In Völklingen geht es für die SGH nur um die Höhe der Niederlage

St. Ingbert. Nach dem katastrophalen Auftritt beim HC Schmelz vor einer Woche (26:41) müssen die Handballer der SGH St. Ingbert an diesem Samstagabend (19.30 Uhr) den schweren Gang nach Völklingen antreten. Die HSG um Trainer Berthold Kreuser führt die Saarlandliga unangefochten an und ist zuhause noch ungeschlagen

St. Ingbert. Nach dem katastrophalen Auftritt beim HC Schmelz vor einer Woche (26:41) müssen die Handballer der SGH St. Ingbert an diesem Samstagabend (19.30 Uhr) den schweren Gang nach Völklingen antreten.

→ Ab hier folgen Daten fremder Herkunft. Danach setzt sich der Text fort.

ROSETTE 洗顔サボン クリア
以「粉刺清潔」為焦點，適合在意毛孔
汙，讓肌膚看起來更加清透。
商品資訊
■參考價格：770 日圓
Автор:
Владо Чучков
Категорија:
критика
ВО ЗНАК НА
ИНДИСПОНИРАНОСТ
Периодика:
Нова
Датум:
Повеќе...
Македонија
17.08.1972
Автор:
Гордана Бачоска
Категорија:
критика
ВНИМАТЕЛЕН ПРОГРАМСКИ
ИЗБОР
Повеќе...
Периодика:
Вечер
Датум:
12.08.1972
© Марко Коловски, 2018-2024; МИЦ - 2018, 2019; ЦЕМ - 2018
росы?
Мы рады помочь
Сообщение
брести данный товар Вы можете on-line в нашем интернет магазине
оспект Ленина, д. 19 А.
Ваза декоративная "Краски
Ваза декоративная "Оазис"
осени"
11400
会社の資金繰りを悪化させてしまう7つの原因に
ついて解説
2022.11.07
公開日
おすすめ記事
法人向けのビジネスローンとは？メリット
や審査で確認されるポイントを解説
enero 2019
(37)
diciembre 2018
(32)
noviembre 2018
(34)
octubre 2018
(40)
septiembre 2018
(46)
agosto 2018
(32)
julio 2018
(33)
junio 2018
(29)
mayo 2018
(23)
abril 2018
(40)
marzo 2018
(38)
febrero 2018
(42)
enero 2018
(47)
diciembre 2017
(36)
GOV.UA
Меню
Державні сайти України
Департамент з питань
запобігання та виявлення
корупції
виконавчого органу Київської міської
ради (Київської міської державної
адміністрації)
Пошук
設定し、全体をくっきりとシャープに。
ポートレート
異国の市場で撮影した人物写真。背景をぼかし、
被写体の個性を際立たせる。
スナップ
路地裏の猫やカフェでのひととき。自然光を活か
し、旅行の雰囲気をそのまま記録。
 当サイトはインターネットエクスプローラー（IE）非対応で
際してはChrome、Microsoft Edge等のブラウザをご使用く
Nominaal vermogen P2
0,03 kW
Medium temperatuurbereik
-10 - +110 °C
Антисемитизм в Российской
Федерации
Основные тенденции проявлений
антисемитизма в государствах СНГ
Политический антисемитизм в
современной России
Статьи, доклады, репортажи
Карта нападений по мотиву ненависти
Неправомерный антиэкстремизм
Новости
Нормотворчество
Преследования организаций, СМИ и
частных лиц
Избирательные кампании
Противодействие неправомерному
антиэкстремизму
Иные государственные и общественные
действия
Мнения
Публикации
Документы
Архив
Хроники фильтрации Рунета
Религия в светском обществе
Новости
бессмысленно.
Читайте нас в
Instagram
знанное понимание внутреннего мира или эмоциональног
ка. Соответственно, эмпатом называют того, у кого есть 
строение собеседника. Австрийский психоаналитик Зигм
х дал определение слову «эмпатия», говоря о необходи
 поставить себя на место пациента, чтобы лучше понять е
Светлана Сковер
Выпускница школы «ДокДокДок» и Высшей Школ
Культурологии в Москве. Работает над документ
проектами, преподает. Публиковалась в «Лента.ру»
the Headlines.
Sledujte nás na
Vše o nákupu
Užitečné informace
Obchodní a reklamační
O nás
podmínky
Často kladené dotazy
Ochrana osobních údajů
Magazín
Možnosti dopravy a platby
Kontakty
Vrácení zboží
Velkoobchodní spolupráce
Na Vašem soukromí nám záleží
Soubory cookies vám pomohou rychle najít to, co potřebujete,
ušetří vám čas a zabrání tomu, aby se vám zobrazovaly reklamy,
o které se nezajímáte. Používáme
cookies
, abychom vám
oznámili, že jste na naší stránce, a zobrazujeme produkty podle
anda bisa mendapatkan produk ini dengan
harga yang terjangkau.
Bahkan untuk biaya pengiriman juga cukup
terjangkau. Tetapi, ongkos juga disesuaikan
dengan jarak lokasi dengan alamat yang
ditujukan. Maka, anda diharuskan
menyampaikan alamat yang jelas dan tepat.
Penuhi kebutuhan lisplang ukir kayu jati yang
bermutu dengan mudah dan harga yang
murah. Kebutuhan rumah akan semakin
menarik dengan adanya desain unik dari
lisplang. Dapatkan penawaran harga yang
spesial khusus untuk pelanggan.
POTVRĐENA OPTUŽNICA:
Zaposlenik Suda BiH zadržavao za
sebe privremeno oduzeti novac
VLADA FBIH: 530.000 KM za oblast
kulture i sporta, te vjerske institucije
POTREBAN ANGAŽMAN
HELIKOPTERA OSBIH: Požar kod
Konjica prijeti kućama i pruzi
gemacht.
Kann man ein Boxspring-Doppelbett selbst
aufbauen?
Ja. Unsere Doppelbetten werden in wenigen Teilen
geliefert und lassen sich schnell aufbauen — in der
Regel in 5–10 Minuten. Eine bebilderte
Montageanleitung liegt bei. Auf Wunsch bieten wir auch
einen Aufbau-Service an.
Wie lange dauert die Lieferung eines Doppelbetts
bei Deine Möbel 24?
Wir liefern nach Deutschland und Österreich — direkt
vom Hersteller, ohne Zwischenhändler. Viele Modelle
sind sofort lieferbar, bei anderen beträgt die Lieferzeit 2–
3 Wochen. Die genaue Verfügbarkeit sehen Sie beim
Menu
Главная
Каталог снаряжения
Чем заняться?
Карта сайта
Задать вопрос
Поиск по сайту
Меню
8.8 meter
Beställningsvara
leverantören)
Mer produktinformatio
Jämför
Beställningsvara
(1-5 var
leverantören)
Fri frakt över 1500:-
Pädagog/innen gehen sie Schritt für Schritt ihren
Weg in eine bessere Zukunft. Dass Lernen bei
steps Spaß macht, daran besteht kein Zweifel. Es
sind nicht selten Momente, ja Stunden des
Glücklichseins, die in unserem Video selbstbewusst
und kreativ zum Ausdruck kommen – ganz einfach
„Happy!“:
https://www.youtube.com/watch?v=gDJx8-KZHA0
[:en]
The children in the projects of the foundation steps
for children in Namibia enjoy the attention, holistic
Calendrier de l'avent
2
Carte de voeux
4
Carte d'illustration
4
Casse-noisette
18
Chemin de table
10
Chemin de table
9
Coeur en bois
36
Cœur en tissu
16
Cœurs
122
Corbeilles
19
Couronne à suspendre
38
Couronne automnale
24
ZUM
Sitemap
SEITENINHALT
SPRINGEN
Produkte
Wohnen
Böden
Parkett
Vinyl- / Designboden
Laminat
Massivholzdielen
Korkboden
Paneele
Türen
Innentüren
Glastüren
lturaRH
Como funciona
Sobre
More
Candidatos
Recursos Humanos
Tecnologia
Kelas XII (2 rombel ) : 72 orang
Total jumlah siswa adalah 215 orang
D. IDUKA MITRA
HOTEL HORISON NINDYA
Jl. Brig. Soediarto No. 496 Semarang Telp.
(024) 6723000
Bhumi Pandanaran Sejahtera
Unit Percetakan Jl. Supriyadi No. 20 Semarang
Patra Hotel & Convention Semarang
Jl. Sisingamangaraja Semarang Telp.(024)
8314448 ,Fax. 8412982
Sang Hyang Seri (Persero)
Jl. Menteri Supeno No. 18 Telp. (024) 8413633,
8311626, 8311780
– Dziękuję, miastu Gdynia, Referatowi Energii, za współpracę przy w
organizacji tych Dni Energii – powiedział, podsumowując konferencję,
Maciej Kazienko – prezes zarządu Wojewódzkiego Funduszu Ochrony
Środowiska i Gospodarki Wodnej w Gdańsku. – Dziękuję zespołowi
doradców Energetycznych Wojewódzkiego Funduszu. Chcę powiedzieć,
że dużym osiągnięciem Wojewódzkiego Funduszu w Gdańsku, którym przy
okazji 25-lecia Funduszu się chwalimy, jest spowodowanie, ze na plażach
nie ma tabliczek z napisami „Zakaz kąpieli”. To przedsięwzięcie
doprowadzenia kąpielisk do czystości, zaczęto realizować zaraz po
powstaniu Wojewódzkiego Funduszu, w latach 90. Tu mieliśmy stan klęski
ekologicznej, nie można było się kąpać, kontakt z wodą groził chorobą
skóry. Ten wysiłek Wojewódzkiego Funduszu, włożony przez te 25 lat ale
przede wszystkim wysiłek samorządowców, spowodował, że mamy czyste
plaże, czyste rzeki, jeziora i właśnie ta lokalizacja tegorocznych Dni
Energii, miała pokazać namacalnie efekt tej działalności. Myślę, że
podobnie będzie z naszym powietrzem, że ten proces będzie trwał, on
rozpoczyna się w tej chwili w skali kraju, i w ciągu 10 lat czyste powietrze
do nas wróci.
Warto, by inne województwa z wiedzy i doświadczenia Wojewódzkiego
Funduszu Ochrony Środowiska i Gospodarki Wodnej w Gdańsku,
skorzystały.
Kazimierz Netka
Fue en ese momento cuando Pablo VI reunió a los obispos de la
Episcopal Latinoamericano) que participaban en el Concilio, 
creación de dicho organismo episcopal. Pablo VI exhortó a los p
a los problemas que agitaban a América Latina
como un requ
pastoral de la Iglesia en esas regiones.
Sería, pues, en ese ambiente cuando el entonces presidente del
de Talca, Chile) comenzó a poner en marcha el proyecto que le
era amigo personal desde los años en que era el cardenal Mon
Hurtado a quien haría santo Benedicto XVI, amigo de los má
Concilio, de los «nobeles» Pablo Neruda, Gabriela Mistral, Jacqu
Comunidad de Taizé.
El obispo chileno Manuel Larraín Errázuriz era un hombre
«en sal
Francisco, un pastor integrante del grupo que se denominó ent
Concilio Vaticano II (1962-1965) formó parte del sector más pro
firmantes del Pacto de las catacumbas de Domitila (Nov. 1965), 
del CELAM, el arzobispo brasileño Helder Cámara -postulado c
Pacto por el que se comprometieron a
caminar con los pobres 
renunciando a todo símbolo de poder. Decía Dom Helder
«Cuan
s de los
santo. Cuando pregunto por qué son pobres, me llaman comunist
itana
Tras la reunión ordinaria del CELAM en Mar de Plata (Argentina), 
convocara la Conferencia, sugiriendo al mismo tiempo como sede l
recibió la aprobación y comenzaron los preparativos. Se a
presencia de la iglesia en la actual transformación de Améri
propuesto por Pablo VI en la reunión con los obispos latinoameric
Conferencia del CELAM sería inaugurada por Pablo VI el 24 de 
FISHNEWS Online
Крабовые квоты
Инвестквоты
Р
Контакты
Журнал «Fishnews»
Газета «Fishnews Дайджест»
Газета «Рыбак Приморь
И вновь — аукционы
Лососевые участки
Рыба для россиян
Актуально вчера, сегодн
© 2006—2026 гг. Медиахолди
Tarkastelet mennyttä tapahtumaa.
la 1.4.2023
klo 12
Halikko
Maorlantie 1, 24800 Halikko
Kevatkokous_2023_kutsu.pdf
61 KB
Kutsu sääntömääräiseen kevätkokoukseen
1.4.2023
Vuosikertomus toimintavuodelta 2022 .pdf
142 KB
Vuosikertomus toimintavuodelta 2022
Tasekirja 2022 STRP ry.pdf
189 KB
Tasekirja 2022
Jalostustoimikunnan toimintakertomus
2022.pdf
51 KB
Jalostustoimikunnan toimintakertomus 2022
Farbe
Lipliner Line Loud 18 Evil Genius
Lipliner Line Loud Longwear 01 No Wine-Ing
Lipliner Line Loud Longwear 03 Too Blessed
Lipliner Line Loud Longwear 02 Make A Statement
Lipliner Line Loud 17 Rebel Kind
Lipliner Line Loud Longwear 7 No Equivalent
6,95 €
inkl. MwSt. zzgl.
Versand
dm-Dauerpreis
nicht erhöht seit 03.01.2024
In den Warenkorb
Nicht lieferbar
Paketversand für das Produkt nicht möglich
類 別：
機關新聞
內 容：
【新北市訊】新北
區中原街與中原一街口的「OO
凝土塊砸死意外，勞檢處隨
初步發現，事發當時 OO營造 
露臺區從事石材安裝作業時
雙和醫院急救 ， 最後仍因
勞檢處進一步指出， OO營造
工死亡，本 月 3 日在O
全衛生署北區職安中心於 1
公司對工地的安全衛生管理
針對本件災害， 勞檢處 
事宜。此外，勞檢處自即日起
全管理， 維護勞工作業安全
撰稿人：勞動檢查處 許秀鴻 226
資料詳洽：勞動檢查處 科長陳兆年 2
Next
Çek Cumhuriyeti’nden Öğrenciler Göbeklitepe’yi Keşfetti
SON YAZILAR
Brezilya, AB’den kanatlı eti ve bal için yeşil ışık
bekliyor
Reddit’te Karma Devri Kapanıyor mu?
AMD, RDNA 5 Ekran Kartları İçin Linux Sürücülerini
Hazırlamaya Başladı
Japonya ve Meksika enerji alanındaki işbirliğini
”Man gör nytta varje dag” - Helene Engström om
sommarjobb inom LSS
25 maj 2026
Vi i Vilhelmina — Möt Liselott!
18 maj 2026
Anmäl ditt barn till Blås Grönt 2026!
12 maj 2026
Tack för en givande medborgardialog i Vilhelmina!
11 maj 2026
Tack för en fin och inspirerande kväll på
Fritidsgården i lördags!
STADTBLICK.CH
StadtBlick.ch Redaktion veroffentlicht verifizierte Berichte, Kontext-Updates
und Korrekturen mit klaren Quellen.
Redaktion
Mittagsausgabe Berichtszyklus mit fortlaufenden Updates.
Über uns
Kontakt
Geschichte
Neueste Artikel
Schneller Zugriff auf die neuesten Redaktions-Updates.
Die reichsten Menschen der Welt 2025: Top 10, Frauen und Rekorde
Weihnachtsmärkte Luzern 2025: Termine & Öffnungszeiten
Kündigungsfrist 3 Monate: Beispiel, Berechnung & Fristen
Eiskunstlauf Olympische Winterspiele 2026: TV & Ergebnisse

Die HSG um Trainer Berthold Kreuser führt die Saarlandliga unangefochten an und ist zuhause noch ungeschlagen. Die einzige Saisonniederlage setzte es am siebten Spieltag gegen den HC Dillingen/Diefflen. Auch gegen Schmelz hatte die Mannschaft um den ehemaligen St. Ingberter Simon Pytlik vor zwei Wochen keine Mühe (35:21).Entsprechend realistisch schätzt SGH-Trainer Mirko Schwarz die Partie in der Hermann-Neuberger-Halle ein - auch weil sein Team im Hinspiel nicht den Hauch einer Chance hatte. Im September war die SGH in der Ingobertushalle mit 15:35 unter die Räder gekommen. "Die Verhältnisse sind klar. Es geht eigentlich nur um die Höhe des Ergebnisses", sagt Schwarz. Trotzdem würde er ein Déjà-vu-Erlebnis gerne vermeiden: "Wir wollen uns nicht so überfahren lassen wie im Hinspiel und werden versuchen, so lange wie möglich dagegenzuhalten."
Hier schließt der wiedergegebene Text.